Setelah menerima informasi mengenai jumlah uang yang sanggup dipenuhi, Akil meminta Sahrin mengantar langsung ke kantor MK, tapi Sahrin menolak karena tidak beranisehingga akhirnya ditransfer ke rekening CV Ratu Samagat dengan keterangan "angkutan kelapa sawit".
Rusli mengirim uang tersebut dalam tiga kali transaksi dengan nilai total Rp2,989 miliar.

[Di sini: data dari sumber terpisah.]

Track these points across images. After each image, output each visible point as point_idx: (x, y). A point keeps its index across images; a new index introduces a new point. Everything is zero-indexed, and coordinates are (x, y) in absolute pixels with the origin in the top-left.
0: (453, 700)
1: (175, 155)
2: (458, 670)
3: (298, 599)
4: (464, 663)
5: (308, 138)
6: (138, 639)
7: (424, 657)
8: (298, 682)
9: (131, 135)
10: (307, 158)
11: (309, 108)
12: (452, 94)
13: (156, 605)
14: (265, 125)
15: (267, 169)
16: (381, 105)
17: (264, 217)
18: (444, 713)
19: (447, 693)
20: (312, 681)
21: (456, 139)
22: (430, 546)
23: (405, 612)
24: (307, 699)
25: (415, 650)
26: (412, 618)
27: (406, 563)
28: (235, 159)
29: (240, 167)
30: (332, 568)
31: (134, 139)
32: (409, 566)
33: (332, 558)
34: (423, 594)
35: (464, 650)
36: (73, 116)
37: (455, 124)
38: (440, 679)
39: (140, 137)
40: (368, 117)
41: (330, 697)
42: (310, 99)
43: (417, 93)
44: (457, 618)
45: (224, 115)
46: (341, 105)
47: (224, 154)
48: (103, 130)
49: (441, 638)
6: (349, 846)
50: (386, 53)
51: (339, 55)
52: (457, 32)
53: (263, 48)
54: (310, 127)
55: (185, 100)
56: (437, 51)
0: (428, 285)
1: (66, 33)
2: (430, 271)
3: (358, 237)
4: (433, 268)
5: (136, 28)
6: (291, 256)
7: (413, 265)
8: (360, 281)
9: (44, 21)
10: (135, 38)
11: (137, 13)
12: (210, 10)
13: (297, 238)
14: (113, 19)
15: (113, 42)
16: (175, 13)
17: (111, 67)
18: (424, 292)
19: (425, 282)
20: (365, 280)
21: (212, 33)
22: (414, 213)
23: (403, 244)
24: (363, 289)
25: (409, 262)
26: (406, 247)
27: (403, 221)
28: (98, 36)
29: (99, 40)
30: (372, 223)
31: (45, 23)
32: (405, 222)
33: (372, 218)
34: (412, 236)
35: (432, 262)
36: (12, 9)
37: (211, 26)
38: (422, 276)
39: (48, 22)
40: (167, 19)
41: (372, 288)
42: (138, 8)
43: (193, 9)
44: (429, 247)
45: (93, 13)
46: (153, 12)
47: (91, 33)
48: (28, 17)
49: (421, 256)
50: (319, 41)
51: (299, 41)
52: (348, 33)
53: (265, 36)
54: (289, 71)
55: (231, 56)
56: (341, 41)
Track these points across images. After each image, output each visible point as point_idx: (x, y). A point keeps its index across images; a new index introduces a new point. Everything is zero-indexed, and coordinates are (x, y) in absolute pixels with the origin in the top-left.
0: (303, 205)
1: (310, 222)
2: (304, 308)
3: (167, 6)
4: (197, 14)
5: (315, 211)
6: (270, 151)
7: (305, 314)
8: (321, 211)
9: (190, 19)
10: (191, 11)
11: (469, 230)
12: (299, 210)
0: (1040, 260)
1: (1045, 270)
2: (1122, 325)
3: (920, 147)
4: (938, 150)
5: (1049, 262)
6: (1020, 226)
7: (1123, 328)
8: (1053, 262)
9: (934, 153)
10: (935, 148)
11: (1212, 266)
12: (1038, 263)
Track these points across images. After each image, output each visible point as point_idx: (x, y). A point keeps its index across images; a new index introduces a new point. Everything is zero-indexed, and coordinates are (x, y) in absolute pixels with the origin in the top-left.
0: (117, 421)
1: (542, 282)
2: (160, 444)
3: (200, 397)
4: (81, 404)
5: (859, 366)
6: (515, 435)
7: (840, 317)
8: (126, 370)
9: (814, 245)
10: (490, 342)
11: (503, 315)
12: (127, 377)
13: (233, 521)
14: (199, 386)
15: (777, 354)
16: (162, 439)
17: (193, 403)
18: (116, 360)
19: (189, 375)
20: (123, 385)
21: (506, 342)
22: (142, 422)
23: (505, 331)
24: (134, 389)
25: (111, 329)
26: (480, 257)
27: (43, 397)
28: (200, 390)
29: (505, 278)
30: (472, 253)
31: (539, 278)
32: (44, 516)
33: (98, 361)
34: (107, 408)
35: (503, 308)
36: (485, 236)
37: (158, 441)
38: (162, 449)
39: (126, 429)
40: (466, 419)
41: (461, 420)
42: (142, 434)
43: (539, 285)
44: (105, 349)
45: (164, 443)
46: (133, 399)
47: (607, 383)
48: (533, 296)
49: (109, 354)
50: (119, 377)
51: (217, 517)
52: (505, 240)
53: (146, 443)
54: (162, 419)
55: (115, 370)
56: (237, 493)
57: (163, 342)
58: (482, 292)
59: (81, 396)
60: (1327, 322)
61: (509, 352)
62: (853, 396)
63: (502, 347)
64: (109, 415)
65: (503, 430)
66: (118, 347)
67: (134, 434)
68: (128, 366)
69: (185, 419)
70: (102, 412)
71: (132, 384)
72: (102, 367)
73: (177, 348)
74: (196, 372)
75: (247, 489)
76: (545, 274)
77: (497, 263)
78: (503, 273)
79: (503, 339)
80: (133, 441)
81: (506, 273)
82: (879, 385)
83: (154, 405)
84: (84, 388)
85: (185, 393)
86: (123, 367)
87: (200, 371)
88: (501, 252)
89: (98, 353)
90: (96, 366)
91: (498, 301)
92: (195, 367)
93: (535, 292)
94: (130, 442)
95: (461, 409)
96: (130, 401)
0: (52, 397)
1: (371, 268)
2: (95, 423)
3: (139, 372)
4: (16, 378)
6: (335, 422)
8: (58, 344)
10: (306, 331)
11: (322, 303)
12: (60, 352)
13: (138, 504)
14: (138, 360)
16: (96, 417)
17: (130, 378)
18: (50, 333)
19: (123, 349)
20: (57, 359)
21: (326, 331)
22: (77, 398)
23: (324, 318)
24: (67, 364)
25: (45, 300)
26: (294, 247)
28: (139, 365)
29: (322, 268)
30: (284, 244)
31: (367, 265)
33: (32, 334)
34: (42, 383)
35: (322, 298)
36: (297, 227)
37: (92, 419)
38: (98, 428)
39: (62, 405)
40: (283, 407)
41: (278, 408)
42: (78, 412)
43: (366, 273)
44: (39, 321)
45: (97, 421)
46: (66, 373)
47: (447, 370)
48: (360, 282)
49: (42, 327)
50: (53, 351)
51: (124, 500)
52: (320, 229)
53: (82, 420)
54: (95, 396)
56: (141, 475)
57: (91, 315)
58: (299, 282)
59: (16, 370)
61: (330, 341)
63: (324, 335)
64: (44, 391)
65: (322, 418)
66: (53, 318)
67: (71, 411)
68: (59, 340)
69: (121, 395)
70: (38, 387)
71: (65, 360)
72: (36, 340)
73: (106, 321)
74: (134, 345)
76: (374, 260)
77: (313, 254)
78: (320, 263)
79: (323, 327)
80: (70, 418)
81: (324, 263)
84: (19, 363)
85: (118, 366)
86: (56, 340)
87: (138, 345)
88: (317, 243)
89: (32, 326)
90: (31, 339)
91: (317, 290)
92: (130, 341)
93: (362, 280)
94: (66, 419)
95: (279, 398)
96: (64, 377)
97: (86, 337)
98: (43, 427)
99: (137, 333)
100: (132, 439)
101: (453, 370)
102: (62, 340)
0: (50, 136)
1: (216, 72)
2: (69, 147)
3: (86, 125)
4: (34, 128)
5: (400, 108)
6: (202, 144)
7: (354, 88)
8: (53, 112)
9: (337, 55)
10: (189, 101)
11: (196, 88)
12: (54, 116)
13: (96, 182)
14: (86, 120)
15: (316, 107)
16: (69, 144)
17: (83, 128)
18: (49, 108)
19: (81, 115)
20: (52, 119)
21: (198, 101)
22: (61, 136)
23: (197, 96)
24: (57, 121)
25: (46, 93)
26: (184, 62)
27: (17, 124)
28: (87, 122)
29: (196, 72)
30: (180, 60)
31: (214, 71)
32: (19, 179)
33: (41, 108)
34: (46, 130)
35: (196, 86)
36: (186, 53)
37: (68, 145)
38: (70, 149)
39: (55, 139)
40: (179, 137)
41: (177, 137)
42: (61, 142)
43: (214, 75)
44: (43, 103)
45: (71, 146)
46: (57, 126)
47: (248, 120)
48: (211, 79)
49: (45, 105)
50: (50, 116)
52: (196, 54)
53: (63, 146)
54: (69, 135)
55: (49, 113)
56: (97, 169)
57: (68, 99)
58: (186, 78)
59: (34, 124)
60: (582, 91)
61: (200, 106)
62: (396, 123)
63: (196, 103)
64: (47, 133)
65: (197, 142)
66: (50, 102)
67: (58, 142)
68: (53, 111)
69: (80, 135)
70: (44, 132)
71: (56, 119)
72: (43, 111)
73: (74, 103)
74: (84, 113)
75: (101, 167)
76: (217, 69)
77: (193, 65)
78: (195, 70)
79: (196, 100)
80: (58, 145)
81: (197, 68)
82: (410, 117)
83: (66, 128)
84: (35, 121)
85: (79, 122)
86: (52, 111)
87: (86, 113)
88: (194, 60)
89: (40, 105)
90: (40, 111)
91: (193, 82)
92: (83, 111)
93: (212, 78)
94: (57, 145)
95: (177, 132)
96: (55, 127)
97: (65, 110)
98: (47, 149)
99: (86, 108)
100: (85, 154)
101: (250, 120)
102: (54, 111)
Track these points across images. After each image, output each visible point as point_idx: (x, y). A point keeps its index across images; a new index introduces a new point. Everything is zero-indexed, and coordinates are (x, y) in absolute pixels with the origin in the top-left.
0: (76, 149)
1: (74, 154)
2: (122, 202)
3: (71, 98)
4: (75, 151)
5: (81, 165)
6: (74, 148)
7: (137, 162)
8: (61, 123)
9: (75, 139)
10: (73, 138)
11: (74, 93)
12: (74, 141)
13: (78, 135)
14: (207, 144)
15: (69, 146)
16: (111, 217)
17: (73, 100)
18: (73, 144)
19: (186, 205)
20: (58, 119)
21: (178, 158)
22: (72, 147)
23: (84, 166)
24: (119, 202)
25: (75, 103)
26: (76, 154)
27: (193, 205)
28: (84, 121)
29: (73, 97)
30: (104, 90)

Pada putusan 20 Juni 2011, MK pun memenangkan Rusli Sibua dan Weni R Paraisu dengan jumlah suara 11.384.
Terkait kasus ini, KPK juga sudah menjerat sejumlah pihak yaitu Akil Mochtar yang divonis seumur hidup, mantan bupati Gunung Mas Hambit Bintih divonis 4 tahun penjara, tim sukses Hambit, Cornelis Nalau Antun yang divonis 3 tahun, anggota Komisi II Chairun Nisa yang divonis 4 tahun penjara, pengacara Susi Tur Andayani divonis 5 tahun penjara, Gubernur Banten Ratu Atut Chosiyah divonis 5 tahun kurungan, adik Ratu Atut pengusaha Tubagus Chaeri Wardana alias Wawan yang divonis 5 tahun penjara.
Selanjutnya tangan kanan Akil Muhtar Ependy divonis 5 tahun penjara, Walikota Palembang Romi Herton yang divonis 6 tahun dan istrinya Masyito divonis 4 tahun, serta Bupati Tapanuli Tengah Raja Bonaran Situmeang yang dihukum 4 tahun penjara.
Sedangkan yang masih dalam tahap penyidikan adalah pasangan calon bupati dan wakil Bupati Lebak Amir Hamzah dan Kasmin.